Hypos and hypers explained
Insulin is a vital hormone for our survival. Its role is transporting glucose in the blood to cells throughout the body. In people living with diabetes, insulin production is limited or non-existent, resulting in abnormal changes in blood glucose levels (glycaemia).
We talk about hyperglycaemia when the amount of sugar (glucose) in the blood is too high; and hypoglycaemia, when it is too low. In cases of diabetes, the major goal is to stabilise blood glucose levels and minimise the impact of the condition on the patient's overall health.

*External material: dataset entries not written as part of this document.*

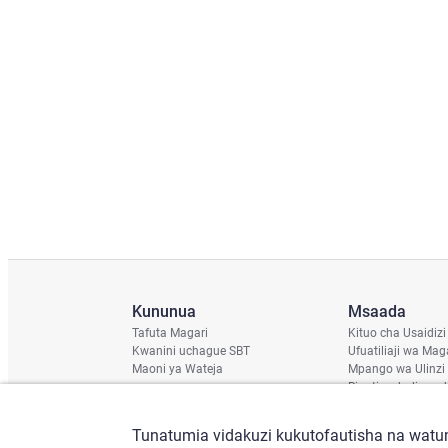
Kununua
Msaada
Tafuta Magari
Kituo cha Usaidizi
Kwanini uchague SBT
Ufuatiliaji wa Mag
Maoni ya Wateja
Mpango wa Ulinzi
Ripoti ya hali ya u
Ratiba ya Usafirish
Angalia Chassis
Tunatumia vidakuzi kukutofautisha na watum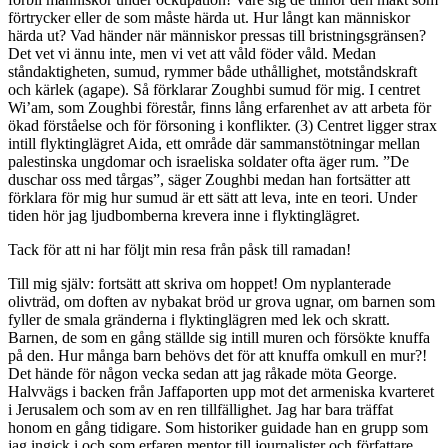
förtrycker eller de som måste härda ut. Hur långt kan människor
härda ut? Vad händer när människor pressas till bristningsgränsen?
Det vet vi ännu inte, men vi vet att våld föder våld. Medan
ståndaktigheten, sumud, rymmer både uthållighet, motståndskraft
och kärlek (agape). Så förklarar Zoughbi sumud för mig. I centret
Wi’am, som Zoughbi förestår, finns lång erfarenhet av att arbeta för
ökad förståelse och för försoning i konflikter. (3) Centret ligger strax
intill flyktinglägret Aida, ett område där sammanstötningar mellan
palestinska ungdomar och israeliska soldater ofta äger rum. ”De
duschar oss med tårgas”, säger Zoughbi medan han fortsätter att
förklara för mig hur sumud är ett sätt att leva, inte en teori. Under
tiden hör jag ljudbomberna krevera inne i flyktinglägret.
Tack för att ni har följt min resa från påsk till ramadan!
Till mig själv: fortsätt att skriva om hoppet! Om nyplanterade
olivträd, om doften av nybakat bröd ur grova ugnar, om barnen som
fyller de smala gränderna i flyktinglägren med lek och skratt.
Barnen, de som en gång ställde sig intill muren och försökte knuffa
på den. Hur många barn behövs det för att knuffa omkull en mur?!
Det hände för någon vecka sedan att jag råkade möta George.
Halvvägs i backen från Jaffaporten upp mot det armeniska kvarteret
i Jerusalem och som av en ren tillfällighet. Jag har bara träffat
honom en gång tidigare. Som historiker guidade han en grupp som
jag ingick i och som erfaren mentor till journalister och författare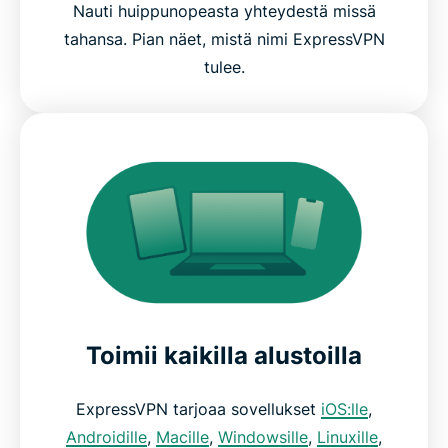
Nauti huippunopeasta yhteydestä missä
tahansa. Pian näet, mistä nimi ExpressVPN
tulee.
Toimii kaikilla alustoilla
ExpressVPN tarjoaa sovellukset
iOS:lle
,
Androidille
,
Macille
,
Windowsille
,
Linuxille
,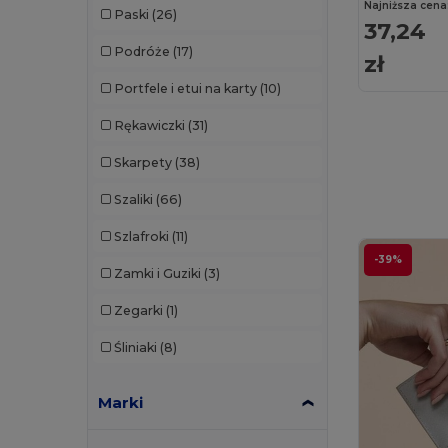
Najniższa cena
Paski
(26)
37,24
Podróże
(17)
zł
Portfele i etui na karty
(10)
Rękawiczki
(31)
Skarpety
(38)
Szaliki
(66)
Szlafroki
(11)
-39%
Zamki i Guziki
(3)
Zegarki
(1)
Śliniaki
(8)
Marki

Diabetes and hyperglycaemia: when the blood glucose level is too high
People with diabetes are subject to sharp increases in their blood glucose levels. Known as hyperglycaemia, these frequent spikes in blood glucose can manifest as one or more most common symptoms:
- excessive thirst;
- frequent need to urinate;
- noticeable loss of energy accompanied by muscle weakness;
- long-term fatigue;
What blood glucose level is considered hyperglycaemic?
Hyperglycaemia is defined as a blood glucose level of 7.0 mmol/L or higher on an empty stomach, or 11.0mmol/L or higher when tested at a random time during the day and in the presence of symptoms. By comparison, glycaemia is considered to be “normal” when blood glucose levels are between 4.0 and 7.0 mmol/L.

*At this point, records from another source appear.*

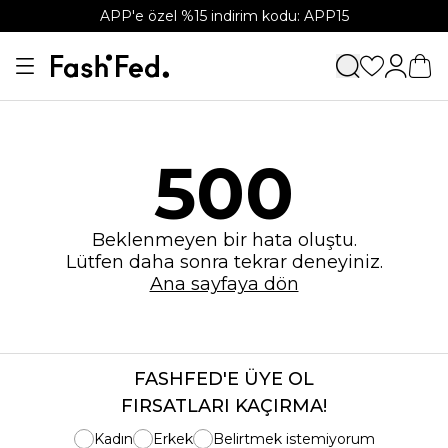
APP'e özel %15 indirim kodu: APP15
500
Beklenmeyen bir hata oluştu.
Lütfen daha sonra tekrar deneyiniz.
Ana sayfaya dön
FASHFED'E ÜYE OL
FIRSATLARI KAÇIRMA!
Kadın
Erkek
Belirtmek istemiyorum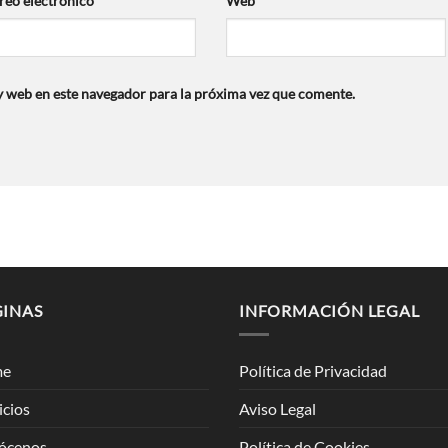
reo electrónico
*
Web
 web en este navegador para la próxima vez que comente.
GINAS
INFORMACIÓN LEGAL
me
Política de Privacidad
icios
Aviso Legal
ócenos
Política de Cookies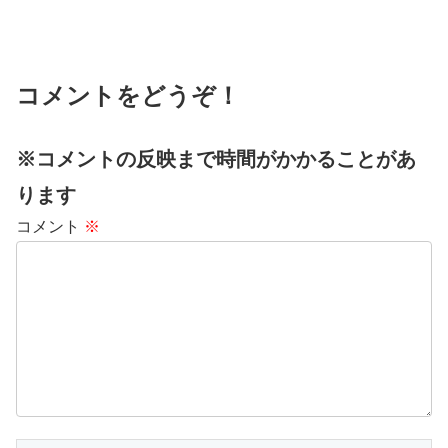
コメントをどうぞ！
※コメントの反映まで時間がかかることがあ
ります
コメント
※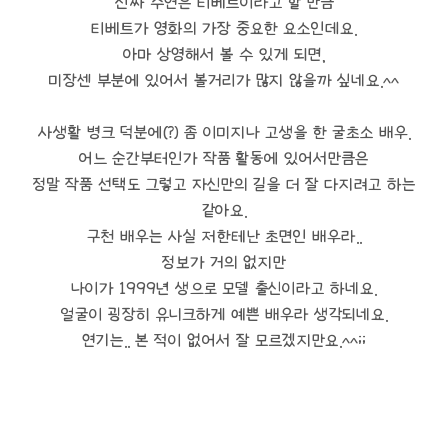
진짜 주연은 티베트이라고 할 만큼
티베트가 영화의 가장 중요한 요소인데요.
아마 상영해서 볼 수 있게 되면,
미장센 부분에 있어서 볼거리가 많지 않을까 싶네요.^^
사생활 병크 덕분에(?) 좀 이미지나 고생을 한 굴초소 배우.
어느 순간부터인가 작품 활동에 있어서만큼은
정말 작품 선택도 그렇고 자신만의 길을 더 잘 다지려고 하는
같아요.
구천 배우는 사실 저한테난 초면인 배우라..
정보가 거의 없지만
나이가 1999년 생으로 모델 출신이라고 하네요.
얼굴이 굉장히 유니크하게 예쁜 배우라 생각되네요.
연기는.. 본 적이 없어서 잘 모르겠지만요.^^;;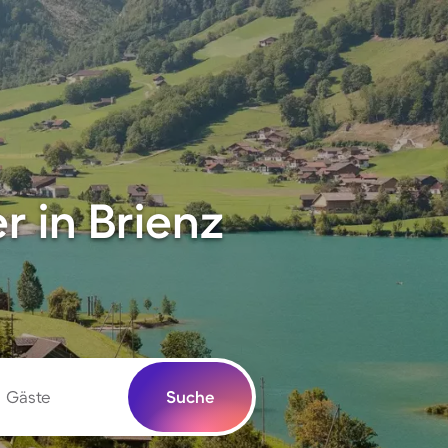
 in Brienz
Gäste
Suche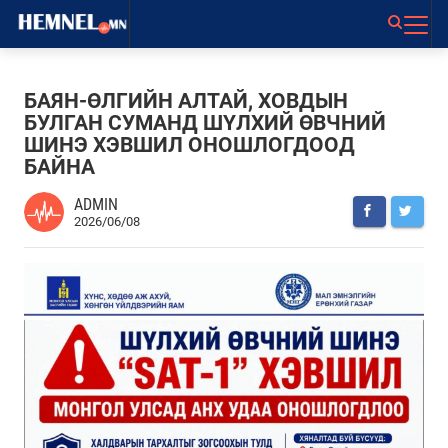
БАЯН-ӨЛГИЙН АЛТАЙ, ХОВДЫН
БУЛГАН СУМАНД ШҮЛХИЙ ӨВЧНИЙ
ШИНЭ ХЭВШИЛ ОНОШЛОГДООД
БАЙНА
ADMIN
2026/06/08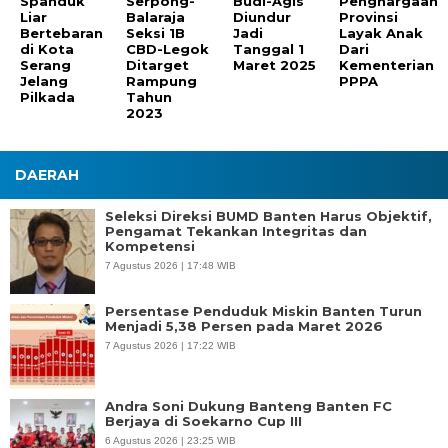
Spanduk
Serpong-
Budi-Agis
Penghargaan
Liar
Balaraja
Diundur
Provinsi
Bertebaran
Seksi 1B
Jadi
Layak Anak
di Kota
CBD-Legok
Tanggal 1
Dari
Serang
Ditarget
Maret 2025
Kementerian
Jelang
Rampung
PPPA
Pilkada
Tahun
2023
DAERAH
Seleksi Direksi BUMD Banten Harus Objektif,
Pengamat Tekankan Integritas dan
Kompetensi
7 Agustus 2026 | 17:48 WIB
Persentase Penduduk Miskin Banten Turun
Menjadi 5,38 Persen pada Maret 2026
7 Agustus 2026 | 17:22 WIB
Andra Soni Dukung Banteng Banten FC
Berjaya di Soekarno Cup III
6 Agustus 2026 | 23:25 WIB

Severe hyperglycaemia can lead to acute complications such as ketoacidosis and hyperosmolar coma, both of which are very serious for people with diabetes. To reduce the risk of hypoglycaemic periods, people living with diabetes are required to carefully manage their blood glucose levels at all times. Careful medical monitoring allows people with diabetes to make necessary adjustments depending on their type of diabetes and specific health needs.
Diabetes and hypoglycaemia: when the blood glucose level is too low
The opposite of hyperglycaemia, hypoglycaemia occurs when blood glucose levels are too low. It can affect anyone taking insulin or certain antidiabetic drugs. People with type 1 diabetes are more frequently prone to hypoglycaemic events, as treatment of this form of the condition is usually based on insulin therapy.
What blood glucose level is considered hypoglycaemic?
Hypoglycaemia is characterised by a blood glucose concentration of less than 4.0mmol/L.
There are two categories of symptoms specific to hypoglycaemia:
- adrenergic symptoms (tremors, palpitations, nervousness, anxiety, etc.), which generally appear first and should act as warning signs;
- neuroglycopenic symptoms (convulsion, fatigue, confusion, etc.), which result from the lack of glucose in the brain and central nervous system.
If hypoglycaemia is not treated, it can quickly worsen and can be very dangerous. It is vital to know how to recognise signs of hypoglycaemia in a person with diabetes. Blood glucose levels must be measured regularly and if glycaemia is too low, you must act without delay.
Drinking or eating 15 to 20g of a fast-acting carbohydrate, for example fruit juice, jelly babies or glucose/dextrose tablets, will quickly start to raise blood glucose levels again.